═══ PROVIDED RECORDS
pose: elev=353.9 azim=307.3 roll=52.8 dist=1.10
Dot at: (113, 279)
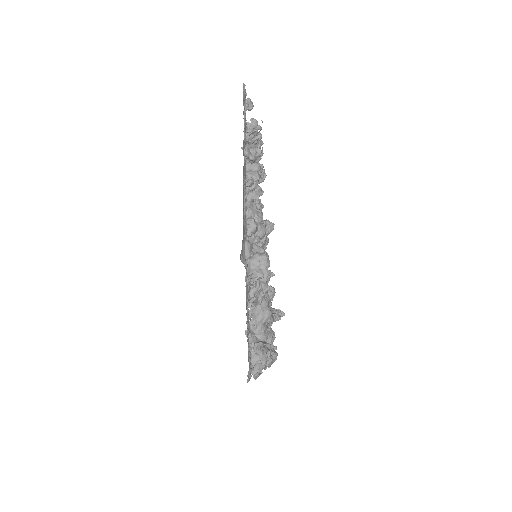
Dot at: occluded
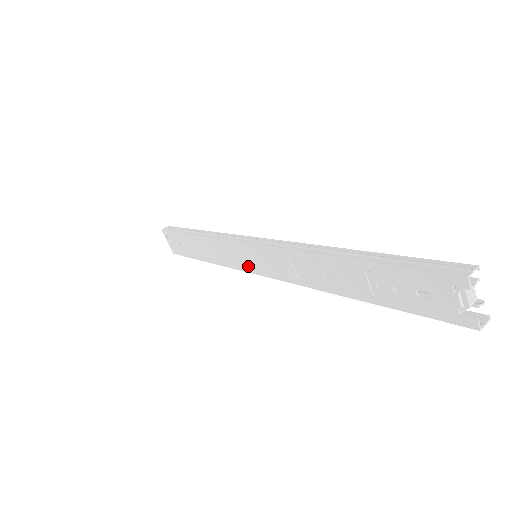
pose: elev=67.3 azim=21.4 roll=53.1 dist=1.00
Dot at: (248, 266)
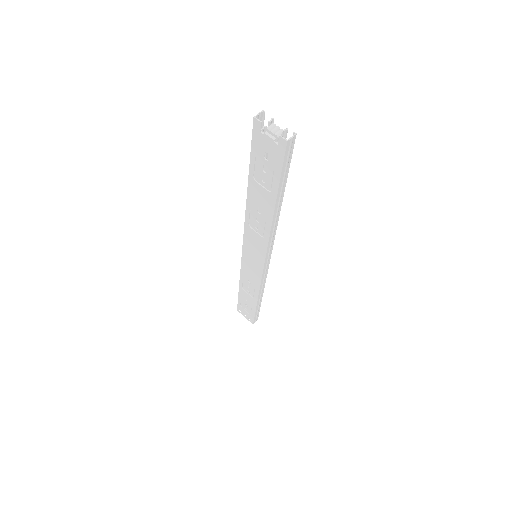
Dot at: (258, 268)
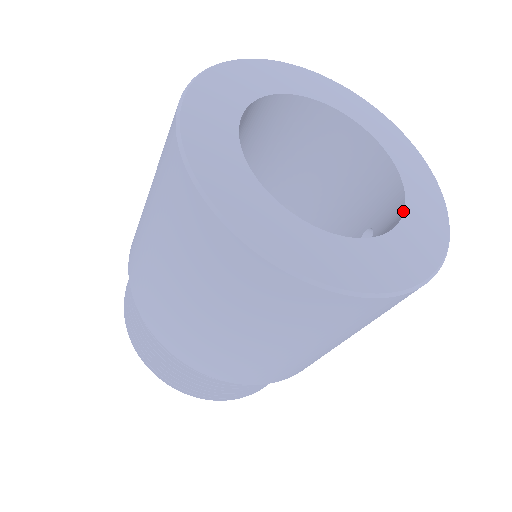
══════
═══ PROVIDED RECORDS
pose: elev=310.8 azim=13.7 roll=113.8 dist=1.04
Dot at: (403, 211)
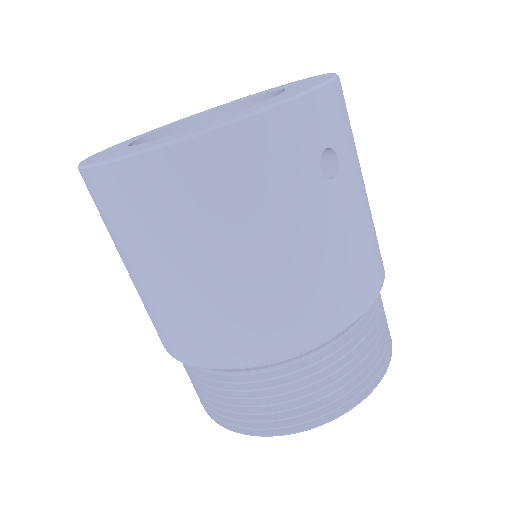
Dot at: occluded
══════
Reproduce the lines between the one containing "pose: elev=353.9 azim=307.3" and the one containing "Dot at: (258, 268)", including both, without any of the pictures.

pose: elev=353.9 azim=307.3 roll=52.8 dist=1.10
Dot at: (113, 279)
Dot at: occluded
pose: elev=67.3 azim=21.4 roll=53.1 dist=1.00
Dot at: (248, 266)
Dot at: (258, 268)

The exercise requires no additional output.